Segment Start: Excerpt
The main pic is terrible in quality. Someone could just get a DVD or preferably Bluray and freeze it at the moment this ship appears as in this pic. I tried it, and the res was much better. (I don't know how to upload a pic though)--Governor Jerjerrod 05:10, 2 March 2009 (UTC)

  • You just click on the option on the left side of the page that says "upload file", fill in some of the info and then push 'upload file'. VT-16 11:28, 3 March 2009 (UTC)

Source for intro Grand Moff Wilhuff Tarkin quoteEdit

"I maintain that the effectiveness of the Star Destroyer stems from not only its massive firepower, but from its size. When citizens look at a Star Destroyer and then compare it to the craft which might be mustered to attack it, they have a tendency to dismiss such a notion as suicidal rather than approach the problem tactically." Although the above quote is in the New Essential Guide to Vehicles and Vessels it was originally in the Imperial SourceBook so I believe it's source should change. I cannot make the edit myself because the article is semi-protected and I am a new user.--SS-Oberstgruppenfuher 22:36, 18 July 2009 (UTC)

Should I?--Darkforcerising 47 22:37, 18 July 2009 (UTC)

Never mind. I'm too inexperienced--Darkforcerising 47 22:41, 18 July 2009 (UTC).

  • It's fine as it is. As long as it's quoted verbatim from the source given, it doesn't really matter which other sources the quote is in. When presented with multiple sources, many users tend to source it to the most well-known source, and the Essential Guides are more well-known than than fifteen- to twenty-year-old RPG sourcebooks, so that's probably why the source is as it is. But, as I said, it really doesn't matter either way. —Master Jonathan(Jedi Council Chambers) 22:44, 18 July 2009 (UTC)

Source for TIE/rc and TIE/fcEdit

It states in the article that typically one squadron of TIE/rc and one or two TIE/fc squadrons were included in the ISD's complement. I was just wondering where this information is listed. The only source for the paragraph was the Essential Guide to Vehicles and Vessels and I didn't see anything like that in there.--SS-Oberstgruppenfuher 16:59, 19 July 2009 (UTC)

Add AppearanceEdit

Someone should add 'Death Troopers' to the appearance list, Since an ISD is pretty much one of the two main settings in the book. And it IS a Class-I because the time line is 1-BBY and Class-II's were introduced in 0-BBY. --Suzuki-San 21:13, November 30, 2009 (UTC)

CrewEdit

According to the Star Wars: Complete Cross-Sections, this site states that there is 9,235 officers and 27,850 enlisted personnel plus 9,700 troops on board. To put it as nicely as possible that is ridiculous and stupid statement. That would make 1 officer per 4 enlisted which is completely ridiculous. I am beginning to highly question the credibility of that source. Path-x 16:39, June 19, 2011 (UTC)

Those figures predate that source- I've seen them in the West End Games Star Wars Sourcebook.
Segment End: Excerpt
— Instructions to follow —
Copy out everything in the Star Destroyer discussion from "Someone should add" down to "Star Wars Sourcebook.". The records are drawn from a separate source.
Segment Start: Excerpted records
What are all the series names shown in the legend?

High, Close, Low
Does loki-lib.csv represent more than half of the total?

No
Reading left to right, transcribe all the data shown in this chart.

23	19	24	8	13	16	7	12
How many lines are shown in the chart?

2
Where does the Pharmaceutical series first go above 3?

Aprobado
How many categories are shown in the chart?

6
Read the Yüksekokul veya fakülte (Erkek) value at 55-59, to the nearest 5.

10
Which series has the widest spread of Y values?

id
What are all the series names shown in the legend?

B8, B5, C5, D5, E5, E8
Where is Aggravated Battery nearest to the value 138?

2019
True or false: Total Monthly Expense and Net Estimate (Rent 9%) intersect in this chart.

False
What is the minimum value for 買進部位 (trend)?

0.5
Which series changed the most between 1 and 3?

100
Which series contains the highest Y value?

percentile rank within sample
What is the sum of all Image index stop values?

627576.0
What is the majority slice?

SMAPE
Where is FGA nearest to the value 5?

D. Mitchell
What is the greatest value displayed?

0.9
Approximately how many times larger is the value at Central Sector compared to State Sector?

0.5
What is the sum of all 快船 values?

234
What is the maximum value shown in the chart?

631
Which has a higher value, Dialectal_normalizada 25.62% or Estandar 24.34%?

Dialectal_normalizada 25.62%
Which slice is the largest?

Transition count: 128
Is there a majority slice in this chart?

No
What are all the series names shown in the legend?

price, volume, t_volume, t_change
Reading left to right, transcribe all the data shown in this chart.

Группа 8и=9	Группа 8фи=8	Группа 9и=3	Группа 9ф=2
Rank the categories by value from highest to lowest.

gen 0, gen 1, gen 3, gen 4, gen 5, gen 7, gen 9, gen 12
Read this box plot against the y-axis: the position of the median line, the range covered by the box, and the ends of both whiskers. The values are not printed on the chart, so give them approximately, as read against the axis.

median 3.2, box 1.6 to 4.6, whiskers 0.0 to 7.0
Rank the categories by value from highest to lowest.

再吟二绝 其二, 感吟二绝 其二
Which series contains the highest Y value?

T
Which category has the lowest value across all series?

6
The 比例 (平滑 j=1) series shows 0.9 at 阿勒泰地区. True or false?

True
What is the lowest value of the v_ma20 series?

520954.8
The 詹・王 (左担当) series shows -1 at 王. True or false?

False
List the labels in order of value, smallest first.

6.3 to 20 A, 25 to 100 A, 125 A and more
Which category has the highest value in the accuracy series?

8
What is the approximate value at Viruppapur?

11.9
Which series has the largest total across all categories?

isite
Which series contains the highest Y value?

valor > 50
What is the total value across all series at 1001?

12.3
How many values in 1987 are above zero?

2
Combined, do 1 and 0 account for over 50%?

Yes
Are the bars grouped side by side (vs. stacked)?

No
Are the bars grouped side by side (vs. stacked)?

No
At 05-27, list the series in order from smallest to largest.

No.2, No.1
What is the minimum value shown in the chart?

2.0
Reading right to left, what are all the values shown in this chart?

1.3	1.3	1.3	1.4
Segment End: Excerpted records
— Answer for this exercise —
Someone should add 'Death Troopers' to the appearance list, Since an ISD is pretty much one of the two main settings in the book. And it IS a Class-I because the time line is 1-BBY and Class-II's were introduced in 0-BBY. --Suzuki-San 21:13, November 30, 2009 (UTC)

CrewEdit

According to the Star Wars: Complete Cross-Sections, this site states that there is 9,235 officers and 27,850 enlisted personnel plus 9,700 troops on board. To put it as nicely as possible that is ridiculous and stupid statement. That would make 1 officer per 4 enlisted which is completely ridiculous. I am beginning to highly question the credibility of that source. Path-x 16:39, June 19, 2011 (UTC)

Those figures predate that source- I've seen them in the West End Games Star Wars Sourcebook.